Y-a-t-il des recours possibles ?

« Il va certainement y avoir un certain nombre de recours juridictionnels » pour faire face à cet accord, estime Aurélien Antoine.
De son côté, Flor Tercero considère que le Conseil de l’Europe est « le dernier rempart pour la protection des droits fondamentaux dans ce pays, puisqu’ils ont quitté l’Union européenne. » Elle espère que la CEDH prendra rapidement des dispositions pour sanctionner cet accord. 

Lorsque Boris Johnson se retrouve en difficulté, le gouvernement britannique a l’habitude d’allumer des contre-feux.
Aurélien Antoine, professeur de droit public à l’Université Jean Monnet Saint-Étienne

« Il y a un mécanisme qui permettrait à la CEDH d’intervenir assez rapidement : les mesures provisoires », rappelle l’avocate.
« L’article 39 du règlement de la CEDH permet à la Cour de dire à un pays d’arrêter tout de suite la procédure à cause d’un risque pour la vie d’une personne », détaille-t-elle. Donc si jamais la CEDH considère qu’il y a un risque pour les demandeurs d’asile britannique de se retrouver au Rwanda, elle peut suspendre cette procédure en vertu du respect des droits fondamentaux.

◆ **EXERCICES PROPOSÉS**
1. Pour chacune des affirmations (a), (b) et (c), indiquez par oui ou par non si elle concorde avec le document source, puis justifiez par les mots du texte cités tels quels.
(a) Aurélien Antoine enseigne le droit public à l'Université Jean Monnet Saint-Étienne.
(b) Selon Flor Tercero, le pays dont il est question fait encore partie de l'Union européenne.
(c) L'article 39 du règlement de la CEDH permet à la Cour de demander à un pays d'interrompre immédiatement une procédure en cas de risque pour la vie d'une personne.
2. Poursuivez le texte sur les recours contre l'accord avec le Rwanda à partir de sa dernière phrase.
Les enregistrements qui suivent n'ont aucun lien avec le document source.

◆ **DONNÉES D'ÉTUDE**
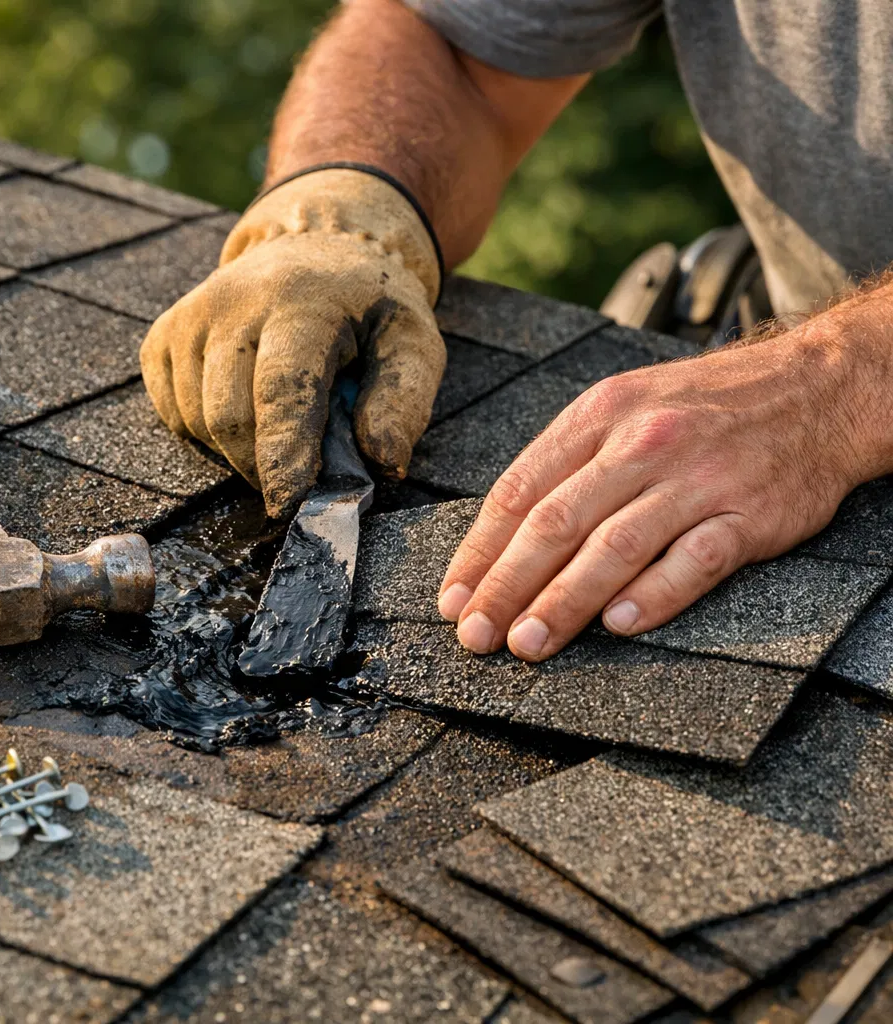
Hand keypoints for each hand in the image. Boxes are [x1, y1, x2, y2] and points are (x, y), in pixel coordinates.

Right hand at [141, 168, 443, 516]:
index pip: (283, 390)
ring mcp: (191, 316)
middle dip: (262, 467)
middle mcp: (234, 302)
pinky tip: (245, 410)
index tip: (288, 505)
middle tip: (300, 477)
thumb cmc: (370, 306)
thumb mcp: (412, 341)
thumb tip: (382, 463)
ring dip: (238, 451)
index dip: (283, 455)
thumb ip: (404, 401)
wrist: (315, 243)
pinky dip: (208, 433)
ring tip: (280, 432)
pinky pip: (173, 413)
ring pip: (197, 421)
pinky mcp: (164, 335)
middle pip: (229, 415)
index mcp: (303, 303)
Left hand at [438, 326, 871, 660]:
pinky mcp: (750, 513)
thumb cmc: (704, 405)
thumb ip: (567, 462)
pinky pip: (695, 559)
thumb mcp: (624, 405)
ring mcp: (696, 478)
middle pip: (556, 523)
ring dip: (564, 601)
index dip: (480, 551)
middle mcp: (641, 443)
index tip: (454, 598)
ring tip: (528, 642)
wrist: (817, 387)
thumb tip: (504, 535)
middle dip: (506, 586)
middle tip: (476, 636)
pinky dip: (655, 594)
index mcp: (599, 415)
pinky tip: (617, 624)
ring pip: (614, 546)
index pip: (520, 490)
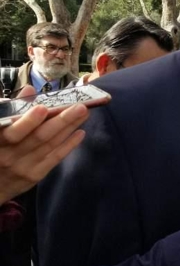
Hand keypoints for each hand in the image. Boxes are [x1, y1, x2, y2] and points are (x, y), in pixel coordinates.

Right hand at [0, 91, 88, 205]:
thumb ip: (10, 109)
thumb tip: (30, 90)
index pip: (12, 132)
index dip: (28, 121)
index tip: (43, 108)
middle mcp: (9, 155)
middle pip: (38, 137)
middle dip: (60, 121)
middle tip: (80, 107)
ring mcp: (23, 167)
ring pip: (50, 145)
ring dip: (69, 127)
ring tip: (84, 112)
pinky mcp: (35, 175)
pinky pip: (54, 158)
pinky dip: (68, 145)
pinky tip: (80, 132)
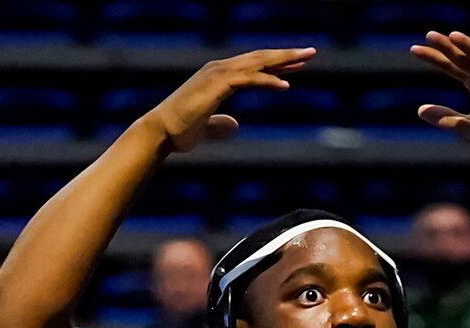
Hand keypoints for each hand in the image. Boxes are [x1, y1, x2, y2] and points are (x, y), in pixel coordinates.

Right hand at [149, 46, 315, 152]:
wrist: (159, 132)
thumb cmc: (178, 132)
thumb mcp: (205, 128)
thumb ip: (220, 125)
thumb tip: (235, 126)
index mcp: (217, 76)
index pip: (252, 66)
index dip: (275, 65)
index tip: (295, 65)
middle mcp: (219, 69)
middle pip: (259, 58)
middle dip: (285, 55)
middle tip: (309, 52)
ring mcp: (218, 74)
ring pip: (257, 63)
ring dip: (283, 60)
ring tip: (305, 59)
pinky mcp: (217, 85)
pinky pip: (249, 79)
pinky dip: (268, 80)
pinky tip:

◆ **CORRIGÉS**
1.
(a) Oui : « Aurélien Antoine, professeur de droit public à l’Université Jean Monnet Saint-Étienne ».
(b) Non : « puisqu’ils ont quitté l’Union européenne ».
(c) Oui : « L’article 39 du règlement de la CEDH permet à la Cour de dire à un pays d’arrêter tout de suite la procédure à cause d’un risque pour la vie d’une personne ».

2.
Aurélien Antoine insiste aussi sur le fait que, pour le moment, on ne connaît pas les modalités d’application de cet accord. Il rappelle aussi que « lorsque Boris Johnson se retrouve en difficulté, le gouvernement britannique a l’habitude d’allumer des contre-feux », pour détourner l’attention. « En ce moment, il est en difficulté avec le Partygate dans la mesure où il a été sanctionné par la police métropolitaine de Londres,et on voit apparaître cet accord-là, détaille le professeur. Il a quand même été discuté en amont, mais son processus s’est accéléré à un moment que l’on peut quand même trouver opportun du point de vue de son électorat. » En résumé : « On peut voir une forme d’instrumentalisation de la question migratoire. »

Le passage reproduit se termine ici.